I’m planning on having lots of roles, most of them are presently unknown
adding roles should be fairly trivial; having to migrate the database every time would not be
also adding metadata fields to profiles should be trivial and easy to validate
selecting on roles is more important than selecting on users or profile metadata
users and roles will belong to other things like groups and ratings
roles should be very flexible, for example “dog owner” could be a role and so could “wikipedia contributor”

so in the end I’m trying to avoid modelling everything and instead have a solid core that is very flexible.
I’m trying to use Ecto to guard the data that is used throughout the application.

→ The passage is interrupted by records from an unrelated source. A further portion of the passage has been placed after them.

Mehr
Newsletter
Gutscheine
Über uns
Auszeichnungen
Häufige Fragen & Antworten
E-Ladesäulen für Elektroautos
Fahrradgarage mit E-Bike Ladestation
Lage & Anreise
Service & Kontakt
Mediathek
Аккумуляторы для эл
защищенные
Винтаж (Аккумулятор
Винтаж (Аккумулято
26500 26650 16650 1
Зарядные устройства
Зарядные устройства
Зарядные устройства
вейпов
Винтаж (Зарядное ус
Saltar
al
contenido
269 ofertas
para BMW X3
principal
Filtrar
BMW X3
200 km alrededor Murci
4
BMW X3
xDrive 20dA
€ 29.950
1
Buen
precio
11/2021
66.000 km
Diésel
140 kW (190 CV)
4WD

dimitarvp · August 5, 2018, 1:58pm

But again, I do not see why polymorphism is better in your case – I don’t think it is. You haven’t addressed that.

Also if you want to select on roles then I’d say having them as separate table and records to whom Users point (via has_many) is much more practical and likely faster. But I haven’t measured PostgreSQL’s performance on selecting inside a JSONB field, mind you.

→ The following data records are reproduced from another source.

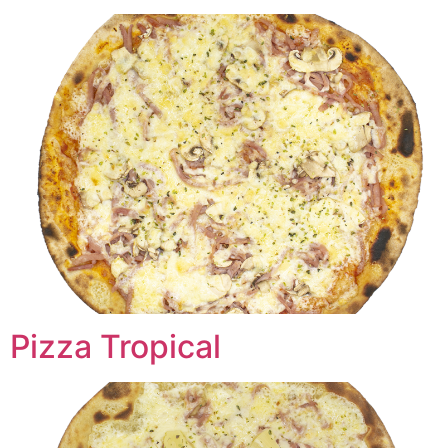
Pizza Tropical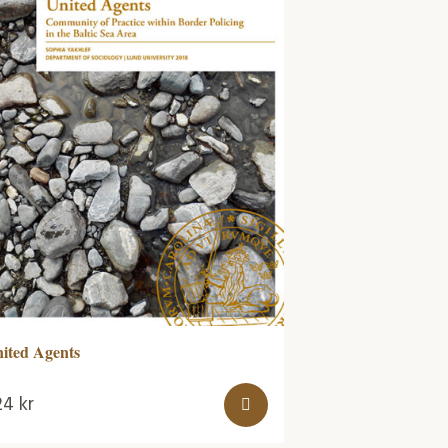
ited Agents
24
kr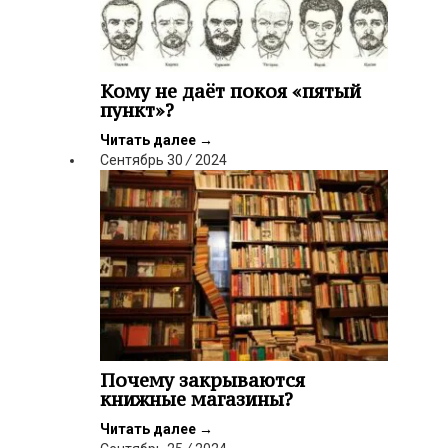
Кому не даёт покоя «пятый
пункт»?
Читать далее
→
Сентябрь
30
/
2024
Почему закрываются
книжные магазины?
Читать далее
→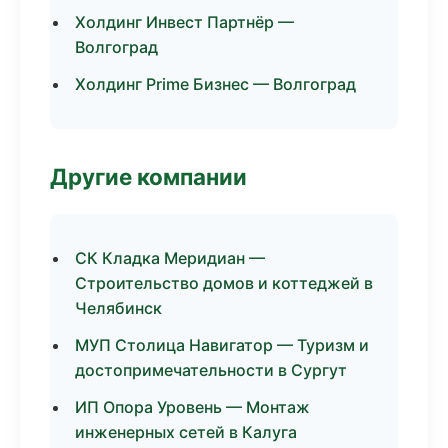
Холдинг Инвест Партнёр —
Волгоград
Холдинг Prime Бизнес — Волгоград
Другие компании
СК Кладка Меридиан —
Строительство домов и коттеджей в
Челябинск
МУП Столица Навигатор — Туризм и
достопримечательности в Сургут
ИП Опора Уровень — Монтаж
инженерных сетей в Калуга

Do not overengineer. If you do not know 100% of the requirements beforehand, just go with what will get the job done now. Far too many times I’ve planned and coded for a future that never came.

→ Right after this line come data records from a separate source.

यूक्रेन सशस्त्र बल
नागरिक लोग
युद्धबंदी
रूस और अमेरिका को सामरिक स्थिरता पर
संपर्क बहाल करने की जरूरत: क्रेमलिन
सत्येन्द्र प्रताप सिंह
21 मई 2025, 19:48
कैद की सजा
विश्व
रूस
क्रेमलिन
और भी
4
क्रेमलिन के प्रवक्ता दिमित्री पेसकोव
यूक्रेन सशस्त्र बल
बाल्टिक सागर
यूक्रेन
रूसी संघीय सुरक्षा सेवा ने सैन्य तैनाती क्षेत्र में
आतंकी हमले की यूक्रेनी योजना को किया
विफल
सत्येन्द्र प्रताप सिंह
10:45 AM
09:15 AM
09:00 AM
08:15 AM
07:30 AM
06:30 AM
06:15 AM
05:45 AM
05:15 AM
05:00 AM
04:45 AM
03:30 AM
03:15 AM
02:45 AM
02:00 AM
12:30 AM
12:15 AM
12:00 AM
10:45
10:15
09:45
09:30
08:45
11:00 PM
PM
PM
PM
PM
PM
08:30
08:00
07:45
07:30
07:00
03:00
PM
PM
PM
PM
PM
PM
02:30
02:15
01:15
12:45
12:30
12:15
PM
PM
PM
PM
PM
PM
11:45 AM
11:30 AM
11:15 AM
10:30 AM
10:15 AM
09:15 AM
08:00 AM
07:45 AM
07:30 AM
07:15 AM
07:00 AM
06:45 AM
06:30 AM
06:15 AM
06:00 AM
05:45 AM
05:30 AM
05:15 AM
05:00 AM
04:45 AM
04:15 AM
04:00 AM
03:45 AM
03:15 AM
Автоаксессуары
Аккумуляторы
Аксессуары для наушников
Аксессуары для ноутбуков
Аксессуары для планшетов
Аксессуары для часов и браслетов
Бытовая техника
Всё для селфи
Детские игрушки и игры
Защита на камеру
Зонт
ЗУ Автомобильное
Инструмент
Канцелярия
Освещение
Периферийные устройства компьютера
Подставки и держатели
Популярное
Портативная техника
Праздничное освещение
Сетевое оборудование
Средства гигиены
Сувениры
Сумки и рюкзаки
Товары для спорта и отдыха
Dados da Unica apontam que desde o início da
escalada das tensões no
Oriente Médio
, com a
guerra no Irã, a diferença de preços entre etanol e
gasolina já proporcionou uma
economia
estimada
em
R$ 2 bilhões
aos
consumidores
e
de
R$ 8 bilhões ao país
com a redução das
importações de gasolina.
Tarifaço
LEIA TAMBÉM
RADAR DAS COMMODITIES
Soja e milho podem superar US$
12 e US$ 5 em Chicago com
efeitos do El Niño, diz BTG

i-n-g-m-a-r · August 6, 2018, 9:58am

if I would store metadata in the users table as you suggested before,
I would not have to change the current roles table and I could use has_many to point users to roles.
so I would be “merging” users and profiles and I would not need to migrate every time.
that would work just fine.

at this point my user module only knows how to authorize users (changeset > cast > validate > hash password).
I use Guardian to rehydrate a user resource from a JWT.
if I don’t (pre)load all of the metadata at that point (unnecessarily) the %User{} would be incomplete.

so the profiles table provides “lazy loading” as well as structured metadata storage.

of course I agree with you not to overengineer, in my mind I’m not.

dimitarvp · August 6, 2018, 10:00am

What you say is fair, but have you checked about the quality and speed of querying by JSONB columns? If you are satisfied with it, then go ahead with your original idea – only modify it slightly to use different keys inside the JSONB as I pointed out above.

i-n-g-m-a-r · August 6, 2018, 10:58am

I have worked quite a lot with jsonb columns, though not in combination with Ecto.
provided an index is used (gin/jsonb_path_ops) querying performance is pretty decent.
if I would want to query on metadata only I would not use jsonb though.

jsonb works very well together with “regular” selects, something like:

where role = 'dog owner' and metadata @> '{"breed":"Siberian Husky"}'::jsonb

when having multiple breeds is allowed, indexed querying becomes more complex.

thx again for your time and feedback.